◆ Document section

Paper long abstract:
AI has profound implications for First Nations peoples in Australia and internationally. In particular, as a result of digital and online application of information and communication technologies it has given rise to a paradigm shift in the way governance is conducted globally. The fast-growing field of Electronic or E-Governance appears to offer potentially powerful digital tools for enacting self-determined governance; including how First Nation governments and representative organisations make collective decisions, manage information, transact business, provide services, and take actions on behalf of their citizen members, as well as for how citizen members participate in their own nation’s governance. However E-Governance also comes with considerable challenges (cultural, political, economic and social) that have the power to undermine self-determined Indigenous participation and voice, and perpetuate unequal power relations.

◆ Record extracts
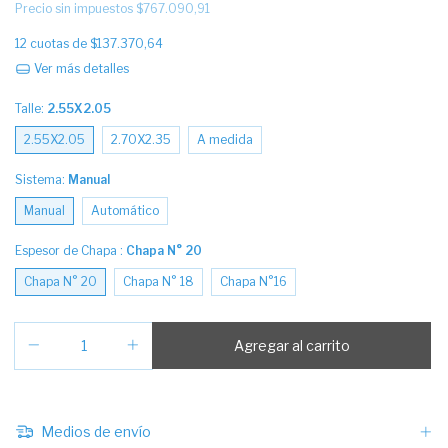
Precio sin impuestos
$767.090,91
12
cuotas de
$137.370,64
Ver más detalles
Talle:
2.55X2.05
2.55X2.05
2.70X2.35
A medida
Sistema:
Manual
Manual
Automático
Espesor de Chapa :
Chapa N° 20
Chapa N° 20
Chapa N° 18
Chapa N°16
Medios de envío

◆ What to work on
Can you carry on the abstract about E-Governance and First Nations peoples, starting after its final sentence?

◆ Expected answer
Indigenous peoples in Australia are creatively exploring, strategically adopting and customising digital tech – giving rise to digital hybridities imbued with their cultural imperatives and values. Sometimes these are the result of deliberate innovation, sometimes in response to dire circumstances such as the Covid-19 Pandemic. But there is also a digital divide in Australia owing to the ongoing impacts of settler colonialism, and now its digital normalisation of Western values, rules and lifestyles. In this context of both great promise and great risk, the paper draws on research to address the question: How can E-Governance be governed by First Nations in self-determined ways? At the heart of this question lie many others: Is the Indigenous digital divide leading to an E-Governance divide? Is it possible to have culture-centred E-Governance? Can AI algorithms be decolonised? How might Indigenous Nations exercise digital sovereignty? What principles that might inform digital sovereignty and E-Governance by Indigenous peoples?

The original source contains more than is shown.